Заметив Ворошилина, юноша и ему скомандовал:

— В угловую, живо!..

Виктор Сергеевич бледно улыбнулся.

— Товарищ Осипов, как дела?..

— Ворошилин? — Юноша взял его под руку. — А я вас не узнал… Дела?! — подхватил он другим, придавленным голосом. — Белые засели на Успенском кладбище и в Сенном ряду… Мы пока тесним их… Они переходят к партизанским налетам…

— А их много?..

Парень фыркнул.

— Об этом не докладывались…

— Конечно, но… все же?..

Виктор Сергеевич смутился.

— Главное, на сталелитейном неважно, — продолжал, торопясь, юноша. — Провокация за провокацией!..

В угловой комнате, где происходило заседание, было так накурено, что в первую минуту Виктор Сергеевич видел только головы, спины и вытянутые с кресла на кресло ноги. На ломберном столе пыхтел самовар. Кисли недопитые стаканы с окурками на блюдечках.

Косой и дымный сноп солнца упирался в спину председателя, запорошив ему золотом кудри и утыкав иглами колокольчик в жилистой, твердой руке.
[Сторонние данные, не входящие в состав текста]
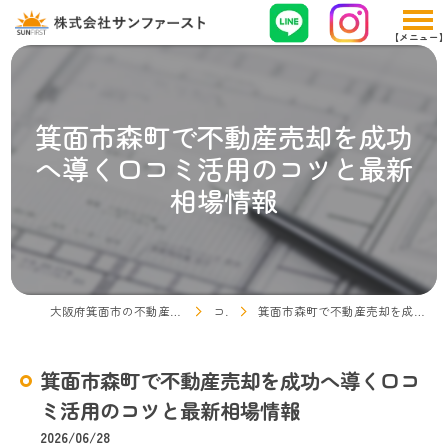
箕面市森町で不動産売却を成功
へ導く口コミ活用のコツと最新
相場情報
大阪府箕面市の不動産売却なら株式会社サンファースト
コラム
箕面市森町で不動産売却を成功へ導く口コミ活用のコツと最新相場情報
箕面市森町で不動産売却を成功へ導く口コ
ミ活用のコツと最新相場情報
2026/06/28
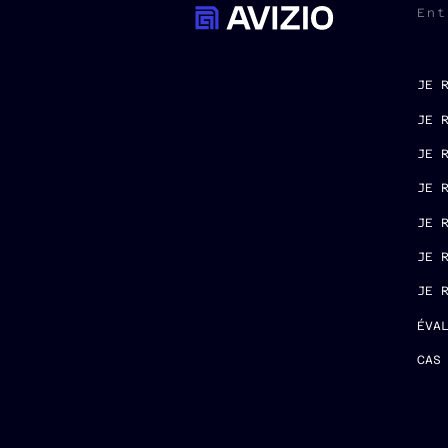
Ent
JE 
JE 
JE 
JE 
JE 
JE 
JE 
ÉVA
CAS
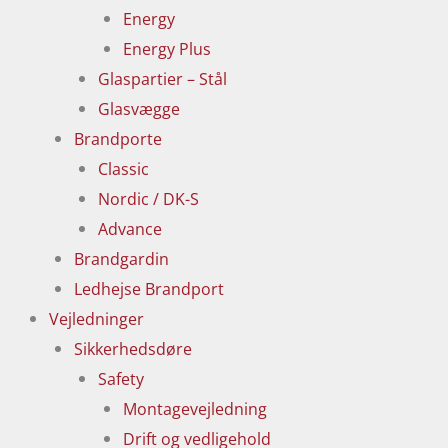
Energy
Energy Plus
Glaspartier – Stål
Glasvægge
Brandporte
Classic
Nordic / DK-S
Advance
Brandgardin
Ledhejse Brandport
Vejledninger
Sikkerhedsdøre
Safety
Montagevejledning
Drift og vedligehold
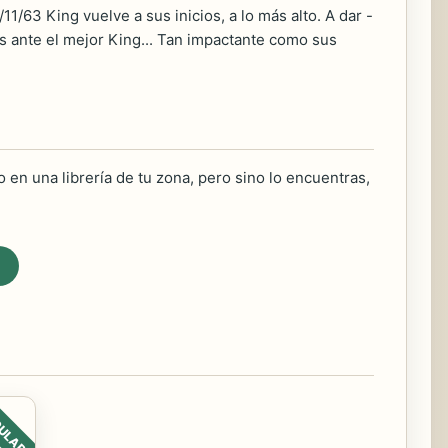
/11/63 King vuelve a sus inicios, a lo más alto. A dar -
 ante el mejor King... Tan impactante como sus
 en una librería de tu zona, pero sino lo encuentras,
ULAR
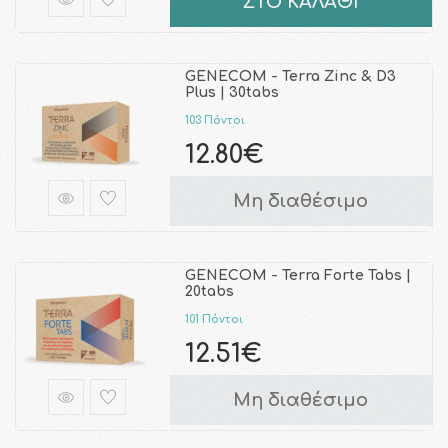
ΣΤΟ ΚΑΛΑΘΙ
GENECOM - Terra Zinc & D3
Plus | 30tabs
103 Πόντοι
12.80€
Μη διαθέσιμο
GENECOM - Terra Forte Tabs |
20tabs
101 Πόντοι
12.51€
Μη διαθέσιμο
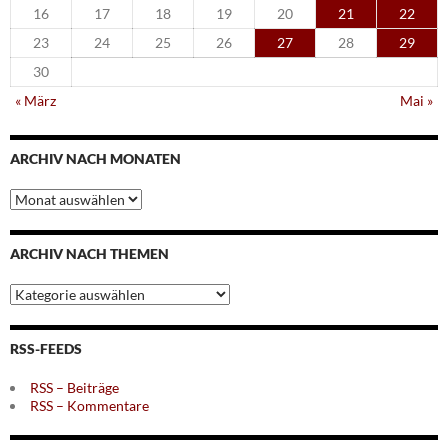
16
17
18
19
20
21
22
23
24
25
26
27
28
29
30
« März
Mai »
ARCHIV NACH MONATEN
Archiv
nach
Monaten
ARCHIV NACH THEMEN
Archiv
nach
Themen
RSS-FEEDS
RSS – Beiträge
RSS – Kommentare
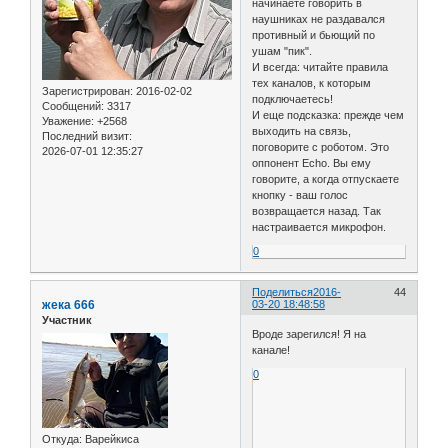
начинаете говорить в
наушниках не раздавался
противный и бьющий по
ушам "пик".
И всегда: читайте правила
тех каналов, к которым
Зарегистрирован
: 2016-02-02
подключаетесь!
Сообщений:
3317
И еще подсказка: прежде чем
Уважение:
+2568
выходить на связь,
Последний визит:
поговорите с роботом. Это
2026-07-01 12:35:27
оппонент Echo. Вы ему
говорите, а когда отпускаете
кнопку - ваш голос
возвращается назад. Так
настраивается микрофон.
0
Поделиться
2016-
44
жека 666
03-20 18:48:58
Участник
Вроде зарегился! Я на
канале!
0
Откуда:
Варейкиса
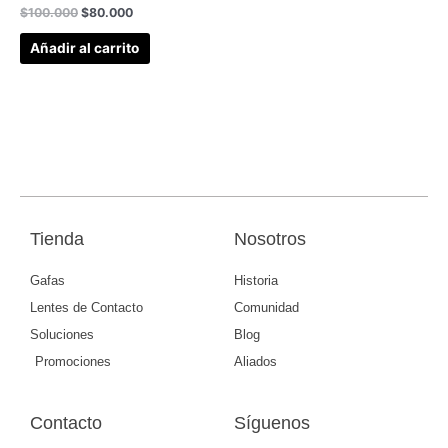
$
100.000
$
80.000
Añadir al carrito
Tienda
Nosotros
Gafas
Historia
Lentes de Contacto
Comunidad
Soluciones
Blog
Promociones
Aliados
Contacto
Síguenos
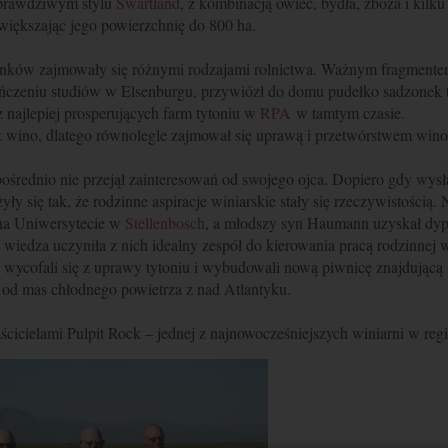
 prawdziwym stylu
Swartland
, z kombinacją owiec, bydła, zboża i kil
większając jego powierzchnię do 800 ha.
nków zajmowały się różnymi rodzajami rolnictwa. Ważnym fragmentem h
ńczeniu studiów w Elsenburgu, przywiózł do domu pudełko sadzonek ty
z najlepiej prosperujących farm tytoniu w
RPA
w tamtym czasie.
k wino, dlatego równolegle zajmował się uprawą i przetwórstwem wino
pośrednio nie przejął zainteresowań od swojego ojca. Dopiero gdy wys
y się tak, że rodzinne aspiracje winiarskie stały się rzeczywistością.
 na Uniwersytecie w
Stellenbosch
, a młodszy syn Haumann uzyskał dypl
 wiedza uczyniła z nich idealny zespół do kierowania pracą rodzinnej w
h wycofali się z uprawy tytoniu i wybudowali nową piwnicę znajdującą 
 od mas chłodnego powietrza z nad Atlantyku.
ścicielami Pulpit Rock – jednej z najnowocześniejszych winiarni w reg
Опускаясь на диван, Виктор Сергеевич хотел остаться незамеченным, но глаза председателя отыскали его.

— Виноват, — перебил он кого-то из говоривших. — Товарищ Ворошилин! Идите скорее в агитаторскую и составьте листовку… Там расскажут, о чем и как!

В агитаторской Ворошилин узнал, что из Приволжска по телефону вызвана помощь и что к вечеру оттуда должен быть поезд.

V

Позже, когда летели с Никитиным в автомобиле на вокзал, чтобы встретить там военный поезд, Виктор Сергеевич вдруг наклонился к товарищу и крикнул ему на ухо:

— У меня ощущение, будто я сплю и вот-вот проснусь…

Никитин засмеялся.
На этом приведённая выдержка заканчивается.